Token metrics per turn or accumulated.

| Field | Type | Status | Description |
|-------|------|--------|-------------|
| `input` | `u64` | [EXISTS] | Input tokens |
| `output` | `u64` | [EXISTS] | Output tokens |
| `reasoning` | `u64` | [EXISTS] | Reasoning tokens (subset of output; non-zero for OpenAI o-series) |
| `cache_read` | `u64` | [EXISTS] | Tokens served from cache |
| `cache_write` | `u64` | [EXISTS] | Tokens written to cache |
| `total_tokens` | `u64` | [EXISTS] | Total tokens |

| Method | Status | Description |
|--------|--------|-------------|
| `estimated_cost(cost_config)` | [EXISTS] | Dollar cost from per-million-token rates |
| `combine(other)` | [EXISTS] | Sum two Usage values |
| `cache_hit_rate()` | [EXISTS] | Fraction of input tokens from cache (0.0-1.0) |

---

## Code Reference

| Concept | File |
|---------|------|
| `ContextConfig`, `CompactionConfig`, `CompactionScope` | `src/context/config.rs` |
| `ExecutionLimits`, `ExecutionTracker` | `src/context/execution.rs` |
| `AgentLoopConfig` and all callback type aliases | `src/agent_loop/config.rs` |
| `Usage`, `CacheConfig`, `CacheStrategy`, `ThinkingLevel` | `src/types/usage.rs` |
| `InputFilter`, `FilterResult`, `EvaluationStrategy` | `src/types/parallel.rs` |
| `ToolExecutionStrategy` | `src/types/tool.rs` |
| `RetryConfig` | `src/provider/retry.rs` |

---

## Conceptual Notes

- **before_task / after_task** [EXISTS] -- Session-level callbacks on `SessionRecorderConfig`. `BeforeTaskFn: Arc<dyn Fn(&Session) -> bool>` fires on first `AgentStart` with a new session_id. `AfterTaskFn: Arc<dyn Fn(&Session)>` fires on `flush()`.
- **before_compaction_start / after_compaction_end** [EXISTS] -- Compaction lifecycle callbacks (G1) on `AgentLoopConfig`. `before_compaction_start(estimated_tokens, message_count) -> bool` fires before `CompactionStarted`. `after_compaction_end(msgs_before, msgs_after, tokens_before, tokens_after)` fires after `CompactionEnded`.
- **Per-loop config tracking** [EXISTS] -- Model, thinking_level, temperature, and other config values are captured per-loop in `LoopConfigSnapshot` on each `LoopRecord` (and in `AgentStart.config_snapshot`). Session no longer carries model_config, thinking_level, or temperature fields.
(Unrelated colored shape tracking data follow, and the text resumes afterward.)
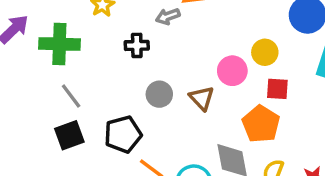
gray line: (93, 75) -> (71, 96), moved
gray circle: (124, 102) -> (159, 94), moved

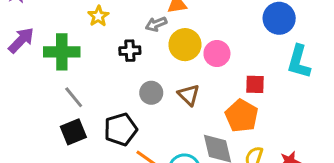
yellow circle: (265, 52) -> (185, 45), moved, size x1.4
pink circle: (232, 71) -> (217, 54), moved

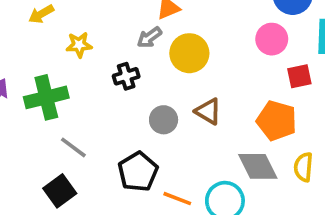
yellow star: (98, 16) -> (79, 45), turned -30
pink circle: (217, 54) -> (272, 39), moved
red square: (255, 84) -> (299, 76), moved
black square: (73, 132) -> (60, 191), moved

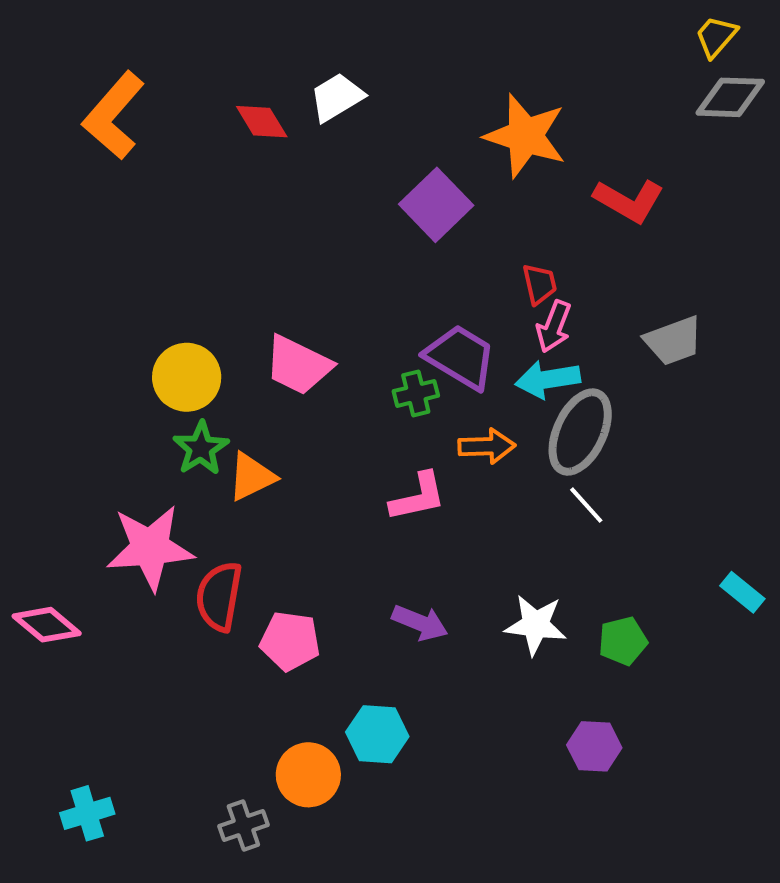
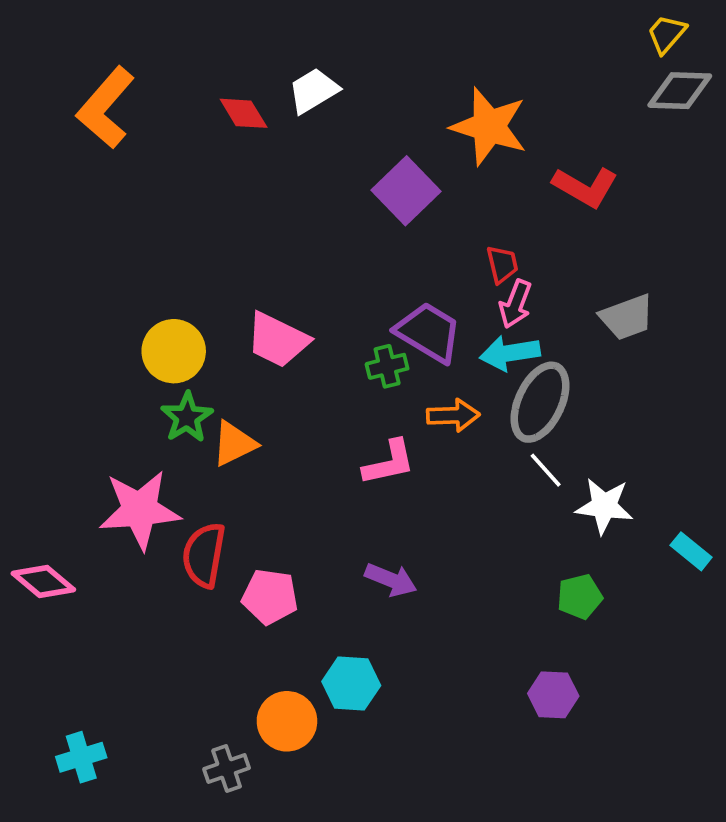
white star: (536, 625) -> (604, 506), moved

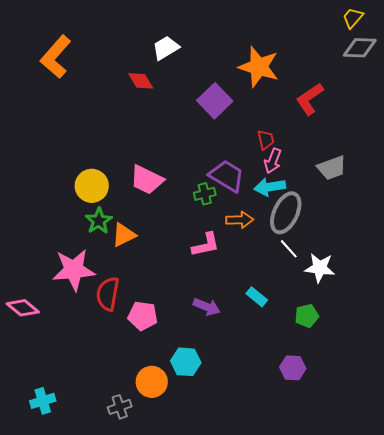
red diamond: (244, 113) -> (141, 81), moved
red L-shape: (585, 187) -> (310, 99), turned 116
cyan rectangle: (691, 551) -> (257, 297), moved

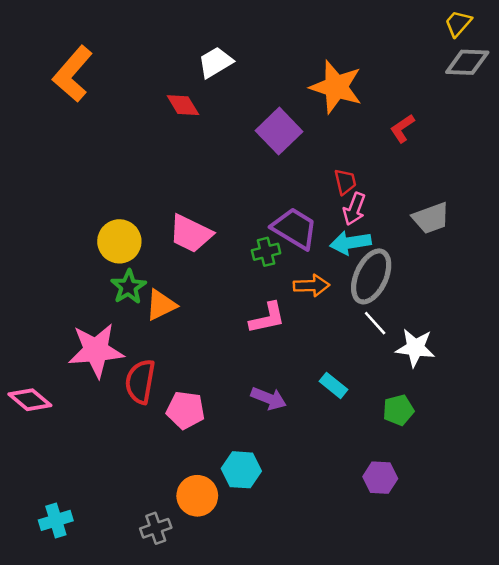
red L-shape: (310, 99) -> (402, 128), size x0.7

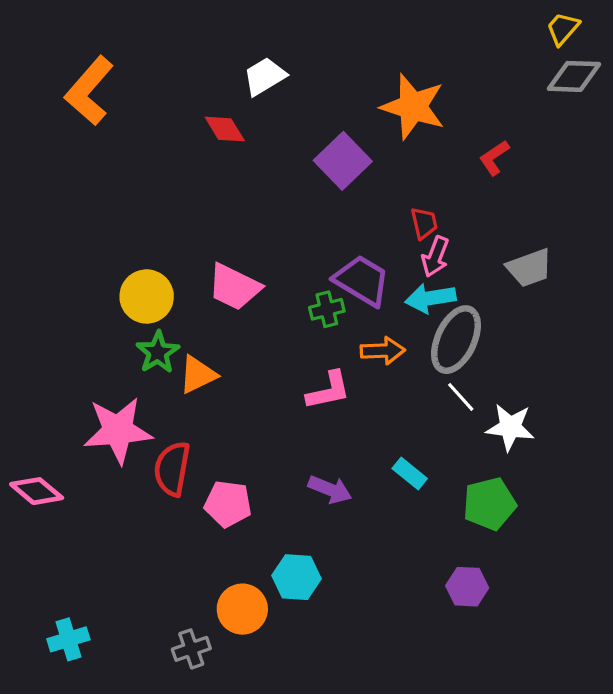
green pentagon: (398, 410) -> (489, 504), size x1.4

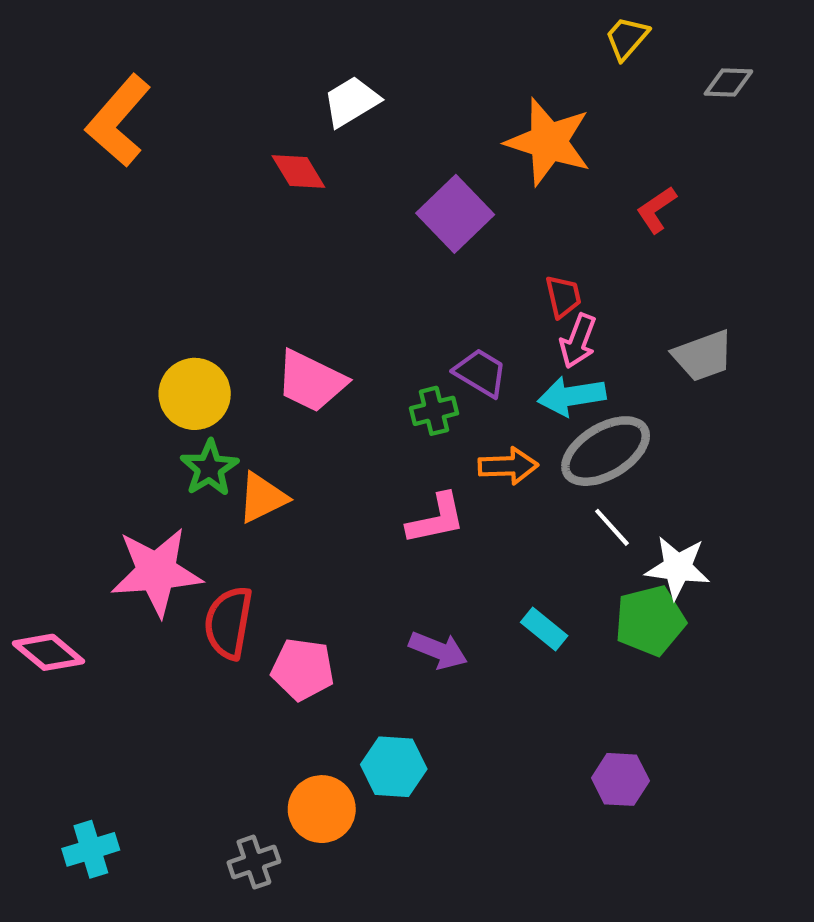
yellow trapezoid: (563, 29) -> (627, 38), moved
gray diamond: (574, 76) -> (728, 83), moved, size x0.7
purple trapezoid: (362, 281) -> (481, 373), size x0.7
gray ellipse: (456, 340) -> (606, 451), turned 34
green pentagon: (489, 504) -> (650, 621), moved

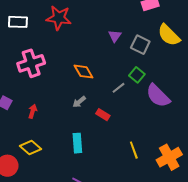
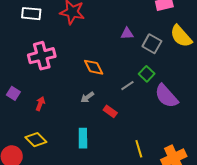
purple triangle: (115, 36) -> (127, 34), turned 48

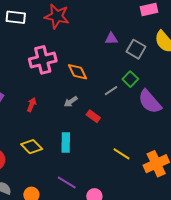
pink cross: (42, 56) -> (43, 60), moved
red arrow: (40, 104) -> (32, 105), moved
yellow diamond: (36, 140) -> (32, 147), moved
yellow line: (139, 149) -> (121, 154), turned -42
Fallback hierarchy: Loop -> Agent default.
- **Config streamlining** [DONE] -- Compaction strategies (`in_memory_strategy`, `block_strategy`) have been consolidated into `CompactionConfig`, completing G5. The dispatch logic in `run.rs` reads them from `ctx_config.compaction`. `AgentLoopConfig` no longer carries strategy fields.
- **ParallelLoopOutcome / ParallelLoopResult** -- Defined in `src/types/parallel.rs`, these types support evaluational parallelism where multiple branches run concurrently and an `EvaluationStrategy` selects the winner. Related to config because parallel configs produce multiple `AgentLoopConfig` instances.